Nash suddenly sees Parcher who urges him to kill his wife, but Nash angrily refuses to do such a thing. After Parcher points a gun at her, Nash lunges for him, accidentally knocking Alicia to the ground. Alicia flees the house in fear with their child, but Nash steps in front of her car to prevent her from leaving. After a moment, Nash realizes that Marcee is an hallucination, because although years have passed since their first encounter, Marcee has remained exactly the same age and is still a little girl. Realizing the implications of this fact, he tells Alicia, “She never gets old. Only then does he accept that although all three people seem completely real, they are in fact part of his hallucinations. Caught between the intellectual paralysis of the antipsychotic drugs and his delusions, Nash and Alicia decide to try to live with his abnormal condition. Nash consciously says goodbye to the three of them forever in his attempts to ignore his hallucinations and not feed “his demons”; however, he thanks Charles for being his best friend over the years, and says a tearful goodbye to Marcee, stroking her hair and calling her “baby girl”, telling them both he would not speak to them anymore.

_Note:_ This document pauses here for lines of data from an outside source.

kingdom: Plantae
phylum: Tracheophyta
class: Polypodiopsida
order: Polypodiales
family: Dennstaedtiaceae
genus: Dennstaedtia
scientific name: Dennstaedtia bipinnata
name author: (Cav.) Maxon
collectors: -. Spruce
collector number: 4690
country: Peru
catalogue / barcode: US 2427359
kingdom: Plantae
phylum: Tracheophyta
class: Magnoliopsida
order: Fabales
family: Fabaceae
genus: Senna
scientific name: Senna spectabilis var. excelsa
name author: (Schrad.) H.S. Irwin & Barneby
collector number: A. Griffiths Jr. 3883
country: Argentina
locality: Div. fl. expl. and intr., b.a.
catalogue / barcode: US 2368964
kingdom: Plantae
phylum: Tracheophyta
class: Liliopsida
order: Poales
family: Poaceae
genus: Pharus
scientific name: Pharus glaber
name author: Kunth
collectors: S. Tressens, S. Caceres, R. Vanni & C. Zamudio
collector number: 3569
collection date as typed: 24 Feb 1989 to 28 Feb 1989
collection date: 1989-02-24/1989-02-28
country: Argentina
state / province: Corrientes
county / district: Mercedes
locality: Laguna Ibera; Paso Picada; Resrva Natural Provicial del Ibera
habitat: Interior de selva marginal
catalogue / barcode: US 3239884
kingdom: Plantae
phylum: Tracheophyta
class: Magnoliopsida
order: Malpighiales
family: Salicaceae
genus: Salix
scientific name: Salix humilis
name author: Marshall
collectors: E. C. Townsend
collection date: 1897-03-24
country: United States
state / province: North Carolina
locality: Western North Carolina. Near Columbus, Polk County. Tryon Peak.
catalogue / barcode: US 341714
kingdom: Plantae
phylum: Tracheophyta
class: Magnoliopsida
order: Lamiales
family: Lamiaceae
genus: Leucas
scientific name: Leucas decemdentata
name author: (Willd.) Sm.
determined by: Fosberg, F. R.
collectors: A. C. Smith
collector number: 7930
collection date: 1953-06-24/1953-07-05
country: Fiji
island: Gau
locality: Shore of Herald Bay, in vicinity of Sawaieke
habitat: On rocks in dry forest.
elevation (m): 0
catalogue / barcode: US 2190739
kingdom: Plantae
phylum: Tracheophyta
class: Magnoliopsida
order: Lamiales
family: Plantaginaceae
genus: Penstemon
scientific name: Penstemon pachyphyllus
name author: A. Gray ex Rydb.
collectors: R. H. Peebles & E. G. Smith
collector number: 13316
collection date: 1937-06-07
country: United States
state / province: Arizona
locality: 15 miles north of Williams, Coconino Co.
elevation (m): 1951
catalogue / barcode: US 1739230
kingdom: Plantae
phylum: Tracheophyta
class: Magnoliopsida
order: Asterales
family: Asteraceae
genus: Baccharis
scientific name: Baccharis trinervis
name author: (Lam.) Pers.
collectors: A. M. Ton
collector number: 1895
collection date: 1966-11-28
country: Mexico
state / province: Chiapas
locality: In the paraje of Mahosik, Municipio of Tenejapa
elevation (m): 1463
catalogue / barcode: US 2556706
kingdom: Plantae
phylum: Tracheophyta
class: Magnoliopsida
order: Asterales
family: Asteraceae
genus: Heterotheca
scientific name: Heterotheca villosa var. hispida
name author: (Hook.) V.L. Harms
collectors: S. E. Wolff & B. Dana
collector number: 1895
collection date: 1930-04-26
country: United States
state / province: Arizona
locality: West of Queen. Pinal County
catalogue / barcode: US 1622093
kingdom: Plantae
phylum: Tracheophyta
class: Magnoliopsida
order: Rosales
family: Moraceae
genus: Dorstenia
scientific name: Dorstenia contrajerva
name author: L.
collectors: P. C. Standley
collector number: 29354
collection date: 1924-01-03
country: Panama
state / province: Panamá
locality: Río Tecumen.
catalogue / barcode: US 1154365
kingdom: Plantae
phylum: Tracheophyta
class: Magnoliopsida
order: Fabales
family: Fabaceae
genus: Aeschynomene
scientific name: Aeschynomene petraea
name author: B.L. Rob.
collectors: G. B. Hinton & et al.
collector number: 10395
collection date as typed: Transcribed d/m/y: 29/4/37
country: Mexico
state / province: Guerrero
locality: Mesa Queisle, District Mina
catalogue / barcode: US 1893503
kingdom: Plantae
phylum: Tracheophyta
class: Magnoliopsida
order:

They still continue to haunt him, with Charles mocking him for cutting off their friendship, but Nash learns to ignore them. Nash grows older and approaches his old friend and intellectual rival Martin Hansen, now head of the Princeton mathematics department, who grants him permission to work out of the library and audit classes. Even though Nash still suffers from hallucinations and mentions taking newer medications, he is ultimately able to live with and largely ignore his psychotic episodes.
He takes his situation in stride and humorously checks to ensure that any new acquaintances are in fact real people, not hallucinations. Nash eventually earns the privilege of teaching again. He is honored by his fellow professors for his achievement in mathematics, and goes on to win the Nobel Memorial Prize in Economics for his revolutionary work on game theory.